Катилина пожал плечами:
— Мы вместе тихонько посмеялись.
— Вы нашли ситуацию забавной?
— А почему бы и нет? Я всегда подшучиваю над своими друзьями, а они надо мной. Я предположил, что один из них обманом заставил меня прийти сюда, в одно из самых запретных мест. Согласись, это круто!
— За исключением того, что я вижу перед собой мертвое тело на полу.
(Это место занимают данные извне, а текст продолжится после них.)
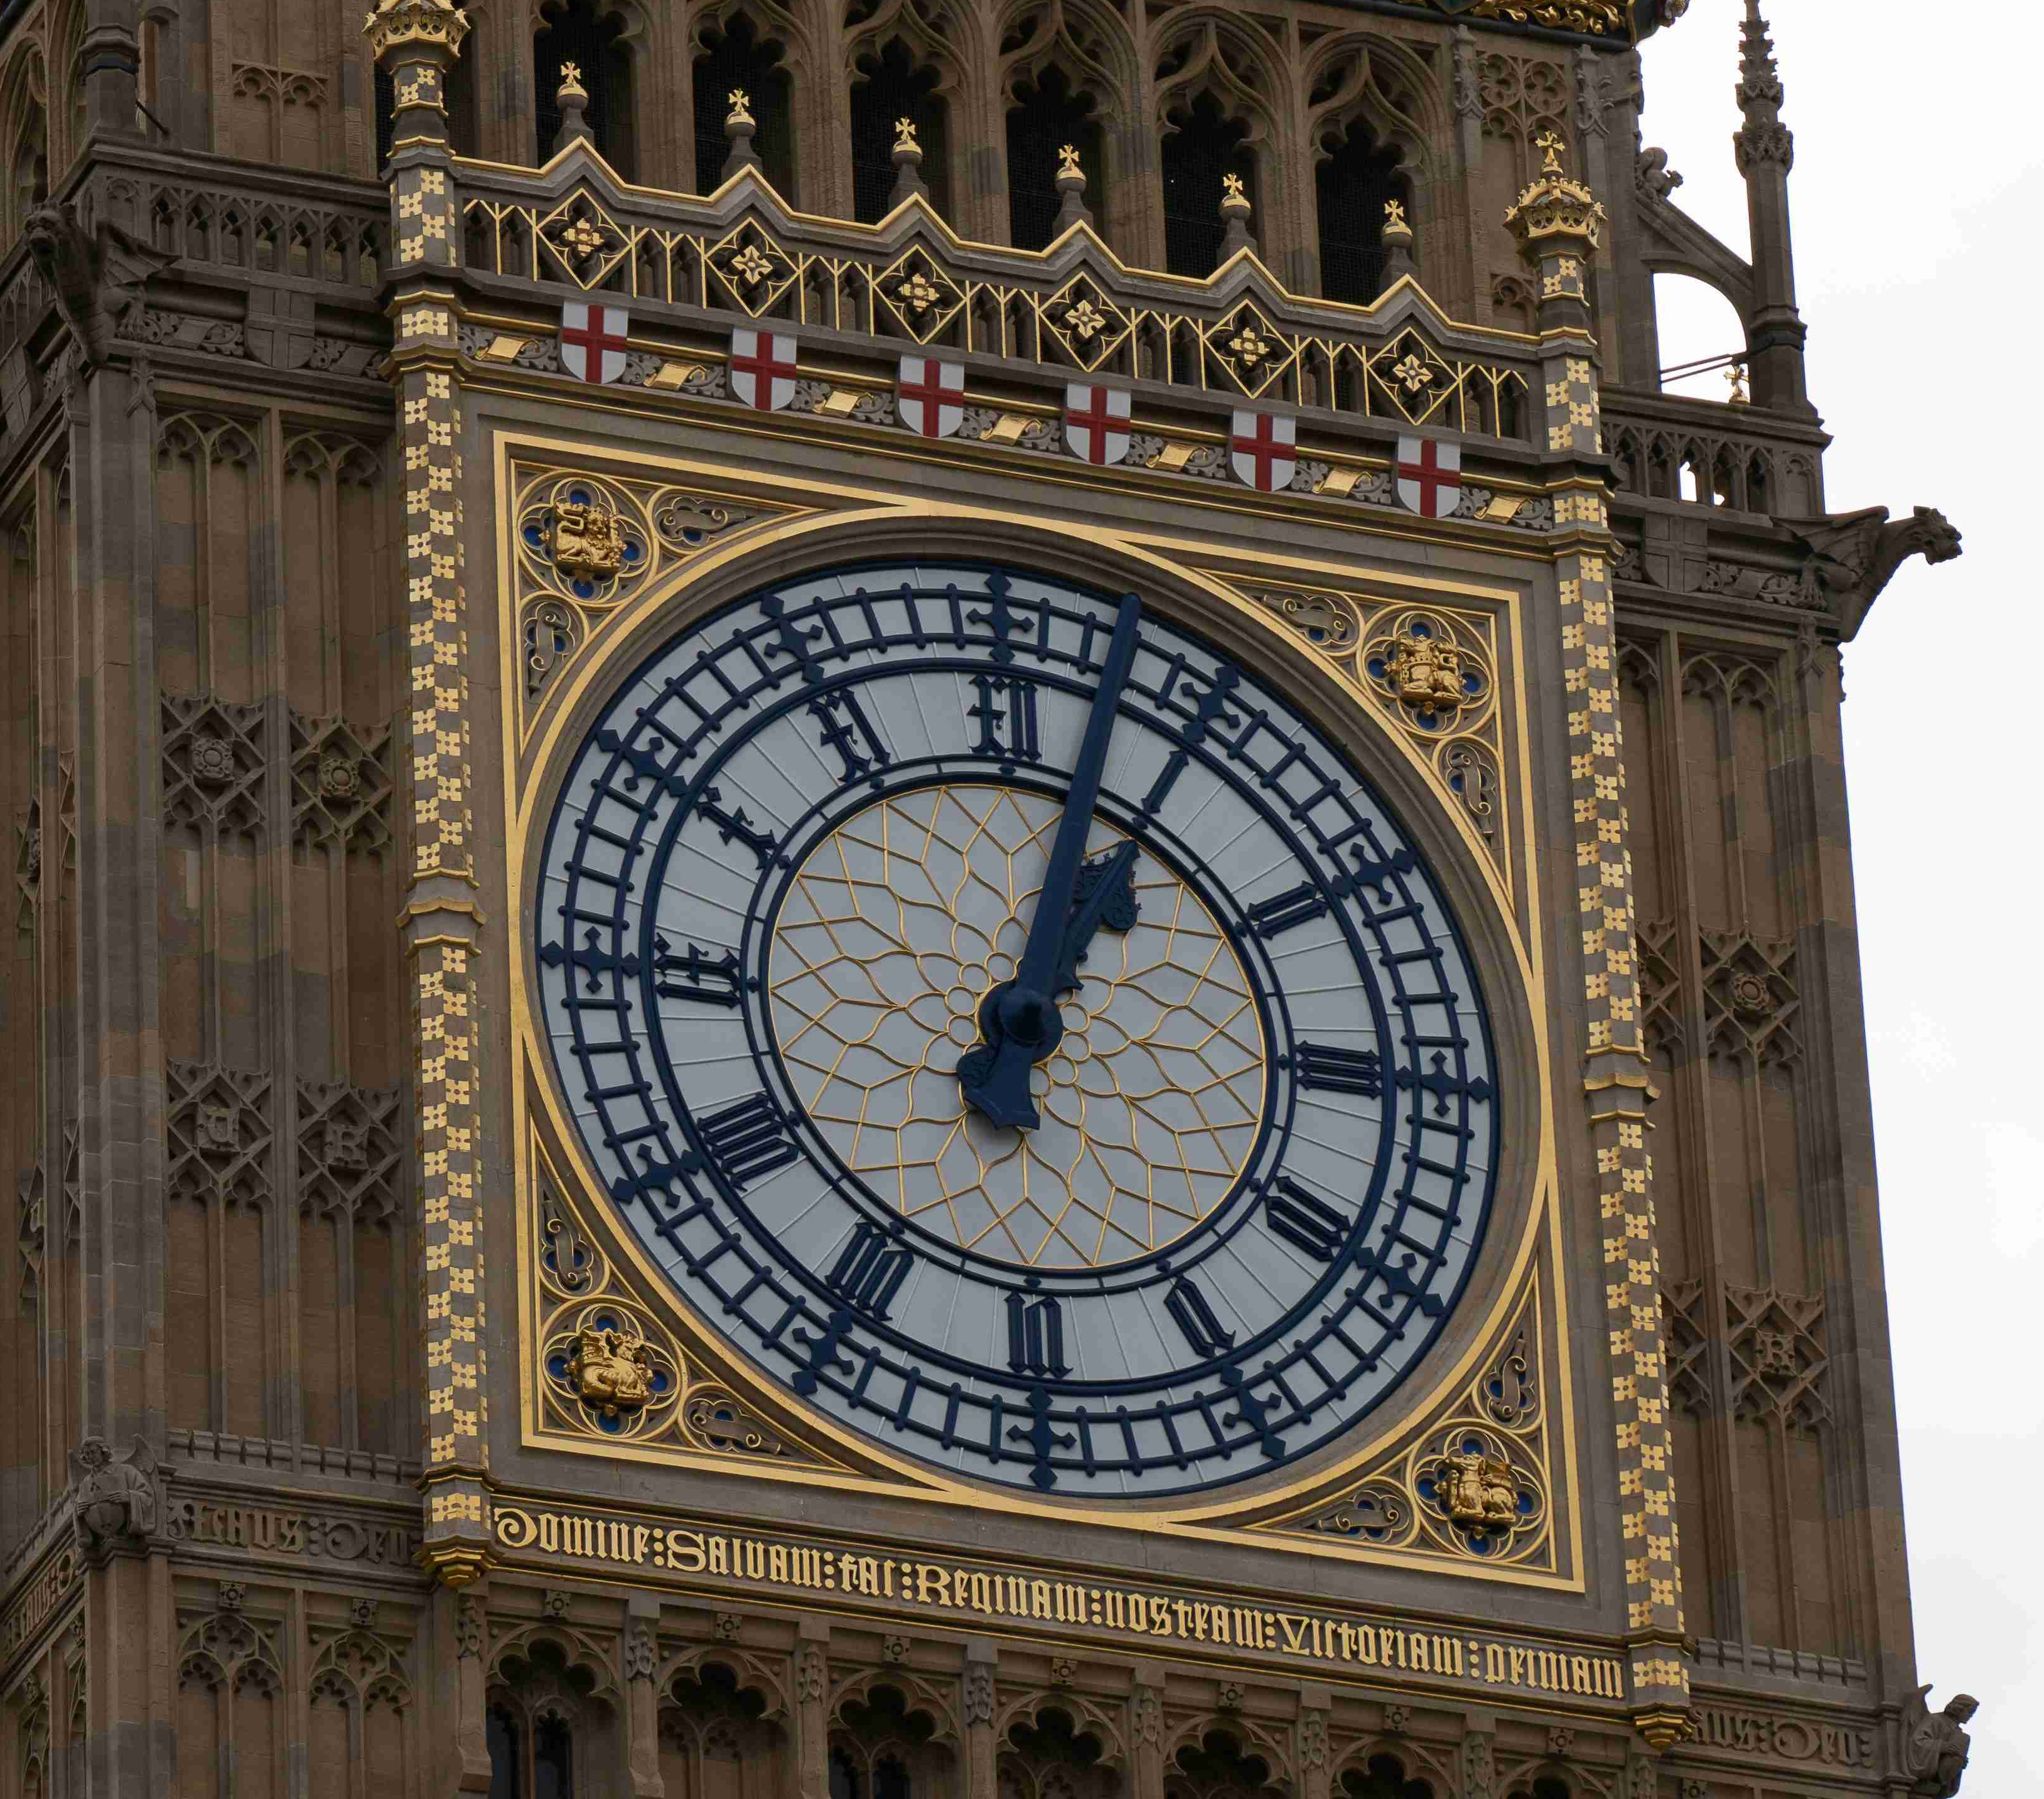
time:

— Ах, это, — сказал он, сморщив нос. — Я собирался уйти — о да, я задержался на несколько мгновений, наслаждаясь восхитительной опасностью моего положения; да и какой мужчина не сделал бы это на моем месте? И тут из-за этой занавески раздался ужасный крик… Я полагаю, это был тот момент, когда ему перерезали горло. Я отдернул занавеску, а он в этот момент лежит там и корчится на полу.
— Ты не видел следов убийцы?
— Только нож на полу, лежавший в этой луже крови.
— Ты не преследовал убийцу?
— Признаюсь, я оторопел от шока. Через некоторое время, конечно, сюда начали вбегать весталки.
— Крик был слышен во всем доме, — сказала Лициния. — Я прибыла первой. Остальные пришли вскоре после меня.